▶ **WORK INSTRUCTIONS**:
Below are the entries; transcribe them exactly and drop every picture.

▶ **Web page edit records**:
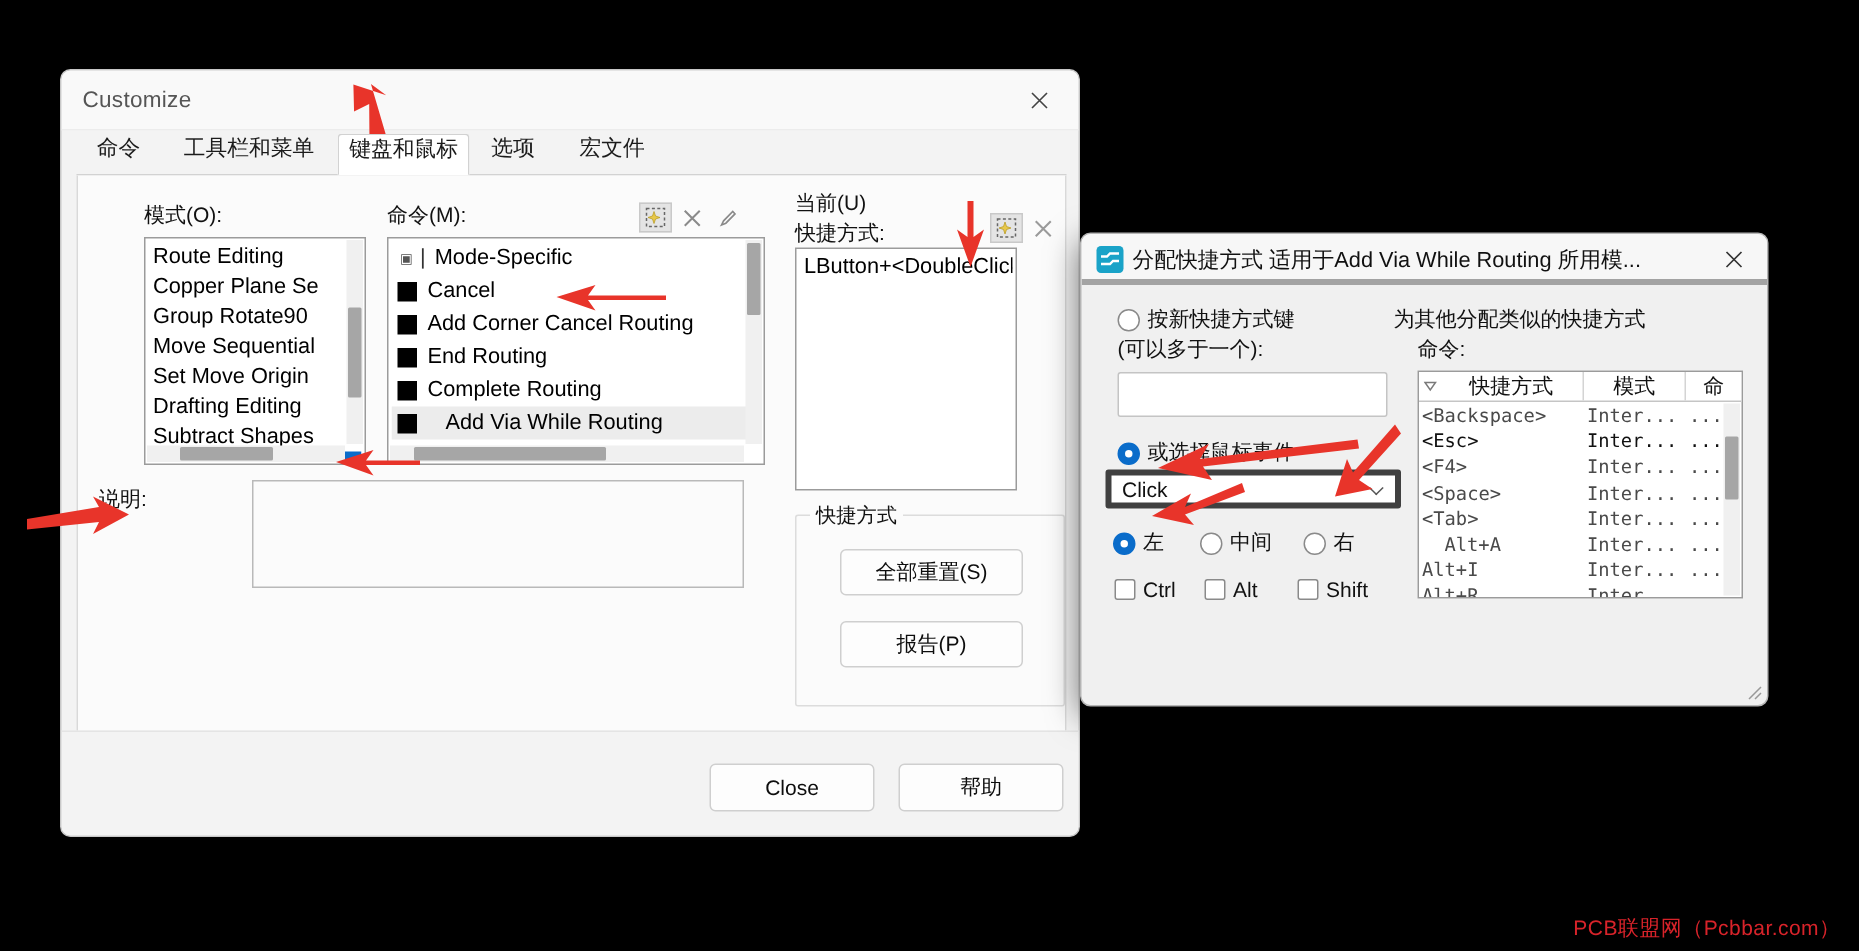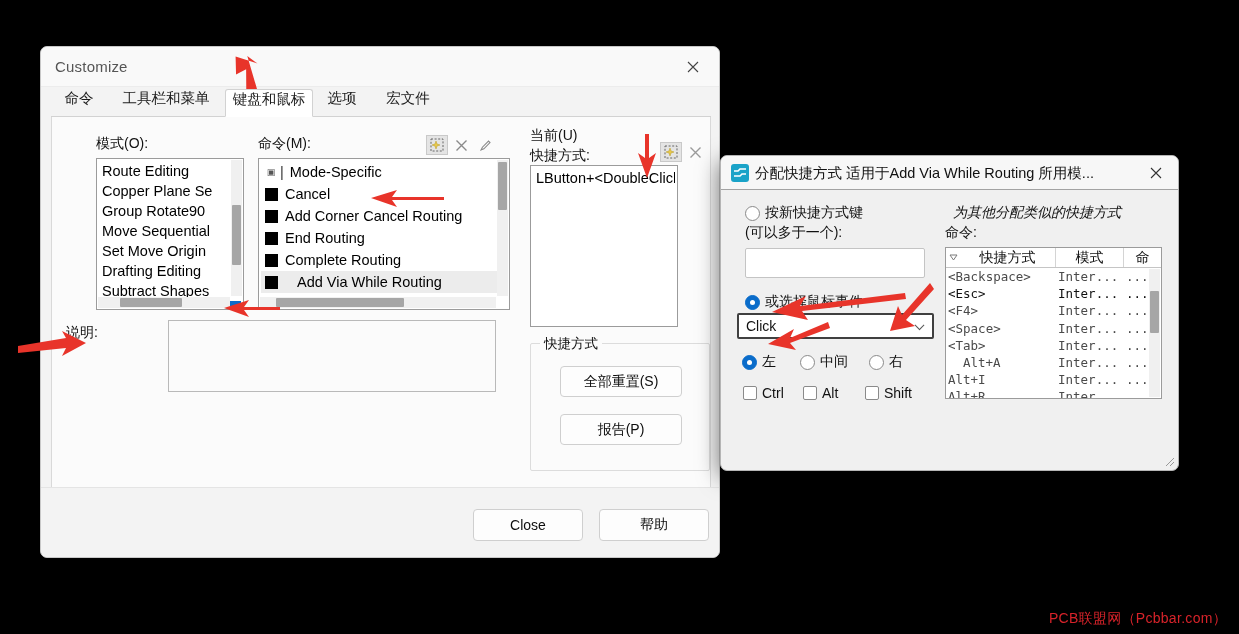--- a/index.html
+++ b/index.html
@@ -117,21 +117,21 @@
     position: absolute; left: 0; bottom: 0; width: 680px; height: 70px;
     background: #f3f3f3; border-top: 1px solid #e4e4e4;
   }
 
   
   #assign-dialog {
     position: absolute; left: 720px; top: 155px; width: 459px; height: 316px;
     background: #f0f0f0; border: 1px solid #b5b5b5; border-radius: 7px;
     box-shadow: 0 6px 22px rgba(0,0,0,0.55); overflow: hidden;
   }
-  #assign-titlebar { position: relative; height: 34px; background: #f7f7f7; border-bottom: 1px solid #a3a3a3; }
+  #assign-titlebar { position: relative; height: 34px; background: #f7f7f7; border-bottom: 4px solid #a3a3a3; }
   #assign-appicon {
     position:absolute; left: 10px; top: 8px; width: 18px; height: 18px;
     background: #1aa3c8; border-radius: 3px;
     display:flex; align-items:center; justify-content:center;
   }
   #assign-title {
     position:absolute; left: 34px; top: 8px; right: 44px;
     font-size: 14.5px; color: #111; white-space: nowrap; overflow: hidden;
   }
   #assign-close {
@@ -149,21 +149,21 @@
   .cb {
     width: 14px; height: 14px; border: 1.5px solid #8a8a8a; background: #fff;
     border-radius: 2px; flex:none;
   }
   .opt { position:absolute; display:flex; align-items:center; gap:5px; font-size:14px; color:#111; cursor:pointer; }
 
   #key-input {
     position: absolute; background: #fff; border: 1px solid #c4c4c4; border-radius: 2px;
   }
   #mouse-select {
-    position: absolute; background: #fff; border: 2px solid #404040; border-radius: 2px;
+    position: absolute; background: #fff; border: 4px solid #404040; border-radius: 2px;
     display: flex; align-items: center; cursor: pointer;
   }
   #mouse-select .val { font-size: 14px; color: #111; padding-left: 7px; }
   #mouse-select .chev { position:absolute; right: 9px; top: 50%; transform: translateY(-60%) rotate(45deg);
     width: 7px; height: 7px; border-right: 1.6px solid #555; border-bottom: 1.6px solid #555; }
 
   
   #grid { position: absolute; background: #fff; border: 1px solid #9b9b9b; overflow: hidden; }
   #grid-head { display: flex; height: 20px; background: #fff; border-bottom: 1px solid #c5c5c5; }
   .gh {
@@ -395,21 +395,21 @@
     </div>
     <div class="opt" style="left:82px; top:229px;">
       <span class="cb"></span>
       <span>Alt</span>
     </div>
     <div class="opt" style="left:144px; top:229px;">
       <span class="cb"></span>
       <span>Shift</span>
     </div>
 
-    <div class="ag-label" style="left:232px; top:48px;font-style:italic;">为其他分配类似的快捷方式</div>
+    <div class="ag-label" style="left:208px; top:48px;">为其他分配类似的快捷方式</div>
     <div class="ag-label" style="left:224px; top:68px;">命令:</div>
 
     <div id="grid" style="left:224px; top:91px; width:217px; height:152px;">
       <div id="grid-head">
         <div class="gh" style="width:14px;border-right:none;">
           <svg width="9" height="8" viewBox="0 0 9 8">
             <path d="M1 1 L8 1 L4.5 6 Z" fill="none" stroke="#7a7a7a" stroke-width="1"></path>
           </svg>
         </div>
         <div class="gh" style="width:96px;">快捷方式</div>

▶ **ANSWER AREA**:
--- a/index.html
+++ b/index.html
@@ -117,21 +117,21 @@
     position: absolute; left: 0; bottom: 0; width: 680px; height: 70px;
     background: #f3f3f3; border-top: 1px solid #e4e4e4;
   }
 
   
   #assign-dialog {
     position: absolute; left: 720px; top: 155px; width: 459px; height: 316px;
     background: #f0f0f0; border: 1px solid #b5b5b5; border-radius: 7px;
     box-shadow: 0 6px 22px rgba(0,0,0,0.55); overflow: hidden;
   }
-  #assign-titlebar { position: relative; height: 34px; background: #f7f7f7; border-bottom: 1px solid #a3a3a3; }
+  #assign-titlebar { position: relative; height: 34px; background: #f7f7f7; border-bottom: 4px solid #a3a3a3; }
   #assign-appicon {
     position:absolute; left: 10px; top: 8px; width: 18px; height: 18px;
     background: #1aa3c8; border-radius: 3px;
     display:flex; align-items:center; justify-content:center;
   }
   #assign-title {
     position:absolute; left: 34px; top: 8px; right: 44px;
     font-size: 14.5px; color: #111; white-space: nowrap; overflow: hidden;
   }
   #assign-close {
@@ -149,21 +149,21 @@
   .cb {
     width: 14px; height: 14px; border: 1.5px solid #8a8a8a; background: #fff;
     border-radius: 2px; flex:none;
   }
   .opt { position:absolute; display:flex; align-items:center; gap:5px; font-size:14px; color:#111; cursor:pointer; }
 
   #key-input {
     position: absolute; background: #fff; border: 1px solid #c4c4c4; border-radius: 2px;
   }
   #mouse-select {
-    position: absolute; background: #fff; border: 2px solid #404040; border-radius: 2px;
+    position: absolute; background: #fff; border: 4px solid #404040; border-radius: 2px;
     display: flex; align-items: center; cursor: pointer;
   }
   #mouse-select .val { font-size: 14px; color: #111; padding-left: 7px; }
   #mouse-select .chev { position:absolute; right: 9px; top: 50%; transform: translateY(-60%) rotate(45deg);
     width: 7px; height: 7px; border-right: 1.6px solid #555; border-bottom: 1.6px solid #555; }
 
   
   #grid { position: absolute; background: #fff; border: 1px solid #9b9b9b; overflow: hidden; }
   #grid-head { display: flex; height: 20px; background: #fff; border-bottom: 1px solid #c5c5c5; }
   .gh {
@@ -395,21 +395,21 @@
     </div>
     <div class="opt" style="left:82px; top:229px;">
       <span class="cb"></span>
       <span>Alt</span>
     </div>
     <div class="opt" style="left:144px; top:229px;">
       <span class="cb"></span>
       <span>Shift</span>
     </div>
 
-    <div class="ag-label" style="left:232px; top:48px;font-style:italic;">为其他分配类似的快捷方式</div>
+    <div class="ag-label" style="left:208px; top:48px;">为其他分配类似的快捷方式</div>
     <div class="ag-label" style="left:224px; top:68px;">命令:</div>
 
     <div id="grid" style="left:224px; top:91px; width:217px; height:152px;">
       <div id="grid-head">
         <div class="gh" style="width:14px;border-right:none;">
           <svg width="9" height="8" viewBox="0 0 9 8">
             <path d="M1 1 L8 1 L4.5 6 Z" fill="none" stroke="#7a7a7a" stroke-width="1"></path>
           </svg>
         </div>
         <div class="gh" style="width:96px;">快捷方式</div>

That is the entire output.